Performance difference between defined variables and s.t. or syntatic sugar?

I appreciate how defined variables, e.g., var x {...} = ...; helps keep my AMPL code maintainable. However, for performance reasons, should I prefer something like var x {...}; s.t. X {...} : x[...] = ...; instead? How does AMPL treat these behind the scenes? Does the presolve benefit from one formulation over the other?

I ask because I am seeking ways to speed up my code in terms of time spent generating my models and time spent evaluating constraints in the solver. Are there any performance differences in choosing one formulation over the other when it comes to model generation and solver function evaluation?

1 Like

The short answer is that “defined variables”,

var x {...} = ... ;

and “defining constraints”,

var x {...};
subject to X {...} : x[...] = ... ;

are handled differently in AMPL. The effects of this difference on both generation and solve time are highly problem-dependent, and you should experiment with both to determine what works best for your particular model.

The difference begins in generation, where AMPL converts a model and data into a problem instance that is written to a file in “.nl” format.

Defined variables are substituted out of the problem. At each place where a defined variable appears in an objective or constraint, it is replaced in the .nl file by a pointer to another part of the file where its definition is given. Variables in the definition are treated as nonlinear variables.

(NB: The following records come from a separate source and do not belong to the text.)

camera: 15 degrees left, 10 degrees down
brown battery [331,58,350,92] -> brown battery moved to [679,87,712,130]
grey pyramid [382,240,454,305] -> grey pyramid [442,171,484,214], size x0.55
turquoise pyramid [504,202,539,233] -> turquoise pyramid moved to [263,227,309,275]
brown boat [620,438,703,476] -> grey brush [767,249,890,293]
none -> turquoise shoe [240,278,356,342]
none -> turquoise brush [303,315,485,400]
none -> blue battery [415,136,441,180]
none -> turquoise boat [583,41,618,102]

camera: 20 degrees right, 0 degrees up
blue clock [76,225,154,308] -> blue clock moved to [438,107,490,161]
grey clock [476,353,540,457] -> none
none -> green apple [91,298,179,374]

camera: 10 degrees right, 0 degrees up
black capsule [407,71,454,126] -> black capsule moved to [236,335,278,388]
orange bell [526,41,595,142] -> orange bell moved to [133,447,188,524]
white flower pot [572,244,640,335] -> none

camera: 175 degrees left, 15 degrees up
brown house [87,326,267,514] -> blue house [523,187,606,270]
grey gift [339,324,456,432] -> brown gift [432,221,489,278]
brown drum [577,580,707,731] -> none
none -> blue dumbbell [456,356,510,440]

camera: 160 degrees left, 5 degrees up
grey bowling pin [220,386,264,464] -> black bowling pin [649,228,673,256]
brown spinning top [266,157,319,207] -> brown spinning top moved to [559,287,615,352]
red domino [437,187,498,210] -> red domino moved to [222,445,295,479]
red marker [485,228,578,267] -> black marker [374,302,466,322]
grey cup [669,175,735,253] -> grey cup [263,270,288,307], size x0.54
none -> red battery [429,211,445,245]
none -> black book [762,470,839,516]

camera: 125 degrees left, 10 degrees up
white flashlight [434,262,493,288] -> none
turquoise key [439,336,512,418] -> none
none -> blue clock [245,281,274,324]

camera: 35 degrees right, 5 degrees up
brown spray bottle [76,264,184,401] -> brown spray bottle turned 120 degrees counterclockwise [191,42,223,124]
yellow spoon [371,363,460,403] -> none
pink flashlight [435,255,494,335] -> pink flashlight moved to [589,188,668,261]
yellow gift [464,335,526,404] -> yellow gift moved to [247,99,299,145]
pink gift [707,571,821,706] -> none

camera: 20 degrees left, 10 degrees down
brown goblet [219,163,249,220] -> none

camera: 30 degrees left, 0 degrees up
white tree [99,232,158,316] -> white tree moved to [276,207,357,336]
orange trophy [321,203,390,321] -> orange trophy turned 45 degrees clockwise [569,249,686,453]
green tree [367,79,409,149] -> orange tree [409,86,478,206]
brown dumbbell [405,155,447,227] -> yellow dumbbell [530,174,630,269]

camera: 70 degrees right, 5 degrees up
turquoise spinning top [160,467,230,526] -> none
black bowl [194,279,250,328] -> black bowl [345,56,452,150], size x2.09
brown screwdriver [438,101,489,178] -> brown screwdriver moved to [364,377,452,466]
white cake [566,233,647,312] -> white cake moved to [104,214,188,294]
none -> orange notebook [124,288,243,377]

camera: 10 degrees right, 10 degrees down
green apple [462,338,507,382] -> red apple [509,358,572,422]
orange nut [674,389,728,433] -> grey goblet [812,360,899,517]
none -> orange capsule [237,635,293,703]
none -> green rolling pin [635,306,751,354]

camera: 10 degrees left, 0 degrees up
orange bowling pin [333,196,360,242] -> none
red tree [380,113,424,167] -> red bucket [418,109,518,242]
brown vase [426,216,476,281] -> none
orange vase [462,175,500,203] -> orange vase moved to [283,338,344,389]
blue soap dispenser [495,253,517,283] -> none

There is one exception. If the definition of the variable is a linear expression, and it appears in a linear objective or constraint, then the coefficients of the variable’s definition are substituted directly into the linear objective’s or constraint’s coefficient list. Variables in the definition can thus be treated as linear. (This exception can be turned off by setting AMPL option linelim to 0.)

Defining constraints are treated like other constraints. Thus the variable being defined remains as a variable in the problem, and the definition adds a constraint to the problem.

There is an alternative, however. When option substout is set to 1, AMPL tries to convert defining constraints into defined variables:

AMPL scans the constraints in the order of their appearance in the model, and defining constraints are converted to defined variables if the variable’s definition imposed no restrictions on it (such as integrality or bounds) and the variable has not appeared in any previous such constraint.

Additionally, the AMPL-solver interface converts the representation in the .nl file to a form that the solver can deal with. That may involve further changes in the representation of defined variables. And finally, solvers incorporate highly complex implementations of a variety of optimization ideas, which react to defined variables or defining constraints in ways that are different but hard to predict. Put all this together, and you can see why it’s better to experiment than to try to figure out in advance which approach will work best for a certain application.

1 Like

In the solver interfaces, the newer MP-based drivers substitute defined variables into the containing algebraic expressions, even nonlinear defined variables. This has proved most efficient, particularly with quadratic forms which most MIP solvers like to see as a whole. This behavior can be configured via solver options cvt:dvelim and, for nonlinear formulas, cvt:expr:nlassign.

Most ASL drivers, such as Knitro and Ipopt, use ASL’s callbacks to evaluate nonlinear expressions and derivatives. ASL evaluates defined variables only once, even if used many times.

Thus, defined variables are essentially macros with the most flexibility for efficient presolve. Note that even if not substituted, some solvers can do it internally.

Thank you both for your detailed and informative responses. They’ve given me ideas for directions to try and pursue. Much appreciated!

Does AMPL internally do any common subexpression elimination (CSE) with the algebraic expressions? The expressions in my AMPL model can become quite large. However, the model will have many common subexpressions. If AMPL doesn’t do any CSE, then I might reformulate how I generate the model, but wanted to make sure AMPL isn’t already doing something like CSE in the backend.

If it doesn’t, then I could try experimenting with CSE and the usage of defined variables vs. s.t. statements in decreasing model generation time and its impact on solve time. It seems like defined variables might be the way to go given that they are only evaluated once during a callback, which complements the use of CSE as an optimization technique.